Tillinac en poésie
On le connaît essayiste (le Dictionnaire Amoureux du Général, l’Âme Française), romancier (le Bonheur à Souillac, Maisons de famille et bien d’autres). Mais Tillinac, le blueseman de Spleen en Corrèze est un poète qui ne s’ignore pas, pratique la stance avec des grâces verlainiennes, la désespérance et le culte du souvenir façon Apollinaire. Son pont favori ne se nomme pas Mirabeau. Mais c’est lui des regrets où coulent toutes les nostalgies, les « chimères éplorées » et « l’écume triste » du passé.

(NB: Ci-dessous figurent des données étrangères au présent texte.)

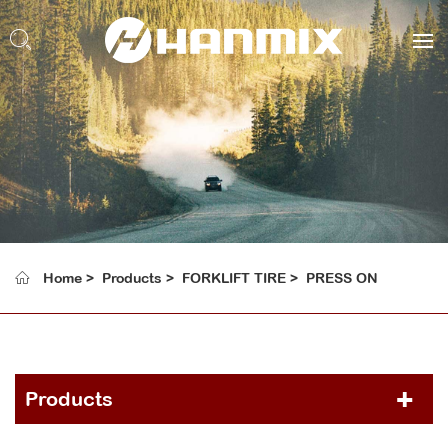
Home
Products
FORKLIFT TIRE
PRESS ON
Products
PCR TIRE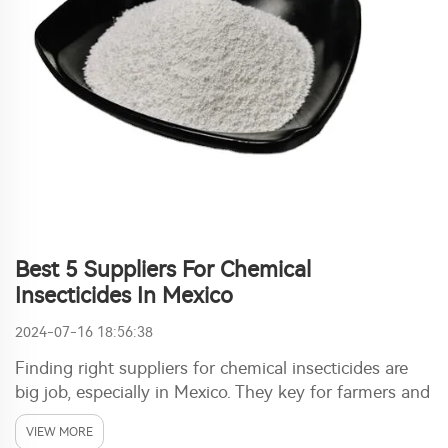
Best 5 Suppliers For Chemical
Insecticides In Mexico
2024-07-16 18:56:38
Finding right suppliers for chemical insecticides are
big job, especially in Mexico. They key for farmers and
businesses to guard crops from pests. With good
VIEW MORE
ones, plants stay healthy and grow well. Ronch stand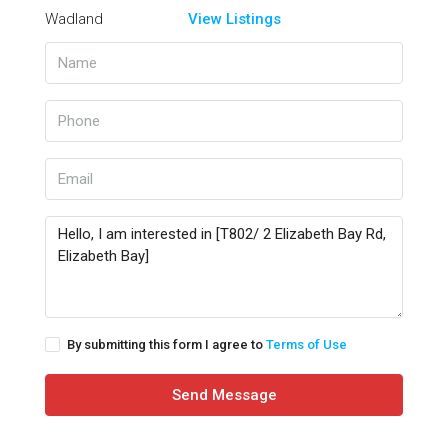
View Listings
By submitting this form I agree to
Terms of Use
Send Message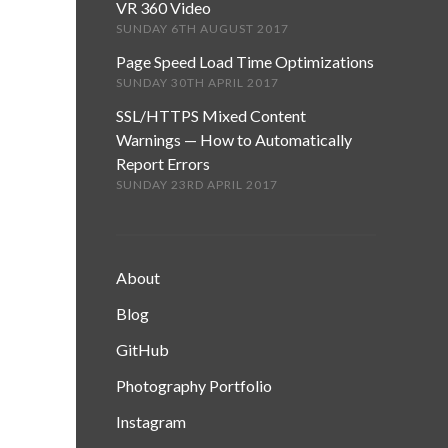
VR 360 Video
SUNDAY 6TH AUGUST 2017
Page Speed Load Time Optimizations
SUNDAY 30TH APRIL 2017
SSL/HTTPS Mixed Content
Warnings — How to Automatically
Report Errors
SUNDAY 23RD APRIL 2017
About
Blog
GitHub
Photography Portfolio
Instagram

Il chante l’île Saint-Louis et le Pont de Sully, les quais de Béthune et de Bourbon, en souvenant d’un « flipper », d’un « juke box » et des « premiers brames de Johnny ». Fargue moderne, déambulant dans Paris, il chante la tombe de Baudelaire à Montparnasse et s’évade à Monte-Carlo pour évoquer un héros de Zweig ou à Lisbonne pour emprunter les pas de Pessoa. Ce Tillinac-là, sans acrimonie mais non sans grâce, charme avec force le lecteur convié en complice.
Sur le pont des regrets de Denis Tillinac (le Dilettante, 12 €, 96 pages).